CIM 2020/5CIM 2020/1 Focus

Better prepared through an effort to anticipate

// Katharina Brauer

Professor Dr Ingo Rollwagen of the Design Faculty at Hochschule Fresenius on the challenges and opportunities of the 2020s

Prof Dr Ingo Rollwagen is interested in design and management strategies and technology and innovation management in and for knowledge and creative industries. He advises on future-related questions and digital, sustainable transformation. Photo: Private

CIM: A new decade has started: can we expect the 2020s to be “golden” like the 1920s?

Professor Ingo Rollwagen: There is a chance the new decade will be the start of a digitally dynamic renaissance, one of greater awareness in both a material and a non-material sense. Structural change in information and knowledge technologies is leading to innovative leaps. New technical applications, particularly artificial intelligence, will help us to apply new and different knowledge more quickly.

What will be the impact of data, the central economic factor of our times, on our lives and society?

Data and the ability to use it to create products and services on the basis of innovative algorithms and forms of artificial intelligence are among the most important resources available to us in the new decade. They open up new horizons in terms of information. The ability to carry out analysis more rapidly enables us to consider the impact on the climate and other factors as well when designing products and services.

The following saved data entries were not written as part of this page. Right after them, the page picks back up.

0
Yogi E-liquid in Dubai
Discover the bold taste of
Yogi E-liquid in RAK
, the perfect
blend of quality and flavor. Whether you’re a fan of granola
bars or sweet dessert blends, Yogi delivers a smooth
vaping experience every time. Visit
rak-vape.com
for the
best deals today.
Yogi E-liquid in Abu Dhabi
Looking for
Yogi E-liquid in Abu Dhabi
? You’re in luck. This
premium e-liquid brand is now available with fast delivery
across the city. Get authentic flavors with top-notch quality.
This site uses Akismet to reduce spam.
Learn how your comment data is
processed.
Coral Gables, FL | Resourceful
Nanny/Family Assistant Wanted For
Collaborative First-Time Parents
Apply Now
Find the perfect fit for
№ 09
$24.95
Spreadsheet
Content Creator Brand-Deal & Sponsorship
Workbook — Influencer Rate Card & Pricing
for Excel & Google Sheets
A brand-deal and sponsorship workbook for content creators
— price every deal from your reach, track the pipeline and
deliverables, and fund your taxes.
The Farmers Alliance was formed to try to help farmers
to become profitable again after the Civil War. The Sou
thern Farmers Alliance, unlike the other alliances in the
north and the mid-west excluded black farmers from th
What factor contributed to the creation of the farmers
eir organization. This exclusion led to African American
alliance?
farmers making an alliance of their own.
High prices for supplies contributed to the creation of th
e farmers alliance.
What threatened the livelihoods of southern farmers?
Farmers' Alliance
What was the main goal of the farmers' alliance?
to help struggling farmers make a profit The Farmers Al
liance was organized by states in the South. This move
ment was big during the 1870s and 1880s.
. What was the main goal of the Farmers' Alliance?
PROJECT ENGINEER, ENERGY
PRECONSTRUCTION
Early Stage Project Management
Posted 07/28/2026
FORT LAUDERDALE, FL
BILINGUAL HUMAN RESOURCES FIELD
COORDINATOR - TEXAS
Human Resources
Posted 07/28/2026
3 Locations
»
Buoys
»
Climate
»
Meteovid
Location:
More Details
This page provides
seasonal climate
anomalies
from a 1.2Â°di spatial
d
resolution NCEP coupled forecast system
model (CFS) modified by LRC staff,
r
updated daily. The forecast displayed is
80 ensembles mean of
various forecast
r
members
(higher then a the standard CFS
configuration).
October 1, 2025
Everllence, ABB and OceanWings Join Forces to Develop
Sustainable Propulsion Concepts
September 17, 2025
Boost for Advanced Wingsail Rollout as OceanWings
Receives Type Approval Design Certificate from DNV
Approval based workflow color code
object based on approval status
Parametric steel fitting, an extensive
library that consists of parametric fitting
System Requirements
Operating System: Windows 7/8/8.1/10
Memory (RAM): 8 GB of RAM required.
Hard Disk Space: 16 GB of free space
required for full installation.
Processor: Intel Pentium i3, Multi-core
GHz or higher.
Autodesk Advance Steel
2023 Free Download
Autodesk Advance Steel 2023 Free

Is the fear many people have of AI justified? Should greater attention be paid to “data dignity” in future?

Fear is not a good companion when you are attempting to shape and take advantage of technological and social progress. Forms of algorithmic innovation and the use of AI have many benefits. The first step when dealing with uncertainty and preparing for it is anticipation. The best way to prepare is to anticipate and, when using an information tool, to work out why you are doing it and what you want from it. Preparation also involves reflecting on what exactly the uncertainty consists of.

Accelerated information flows and working processes are a challenge. How does that affect our mental health?

Mastery of digital technology and managing your own time are critical here. That applies, in particular, to events. It is important to give delegates privacy by design, a right to anonymity and the opportunity to get involved in an exchange. Events are marketplaces where delegates can pick and choose and get assistance.

What does a value shift towards sustainability change?

Sustainable goals and the more careful use of material and ecological resources lead to changes in products and services. Reusability, longer-term usefulness and obsolescence are assessed. A meeting is assessed based on what you learn from it and the potential for making contacts.

Will globalisation remain the dominant trend in the global economy?

As a result of new technologies such as 5G telecommunications, there will be fewer purely local contexts, but they will be more important. More intensive collaboration across the world will lead to greater integration of creative and innovative potential. This means that events will also change in character. Particularly in exchanges involving people with different cultural backgrounds. It really makes sense for them to get to know each other face to face.

How might relations between the generations look?

New technologies, health services and forms of entertainment encourage greater communication between the generations. Each generation is formed by different events or contexts and has its own way of using media, obtaining information and learning. It is therefore a challenge, but also a market opportunity, to create inter-generational contexts at meetings or events. Inter-generational design has particularly strong market potential. When events are designed and planned, greater attention should be paid to which generations participants belong to. Once their characteristics and ways of doing things are known, innovative new information and learning solutions can then be better established.

Many thanks for the interview, Professor Rollwagen!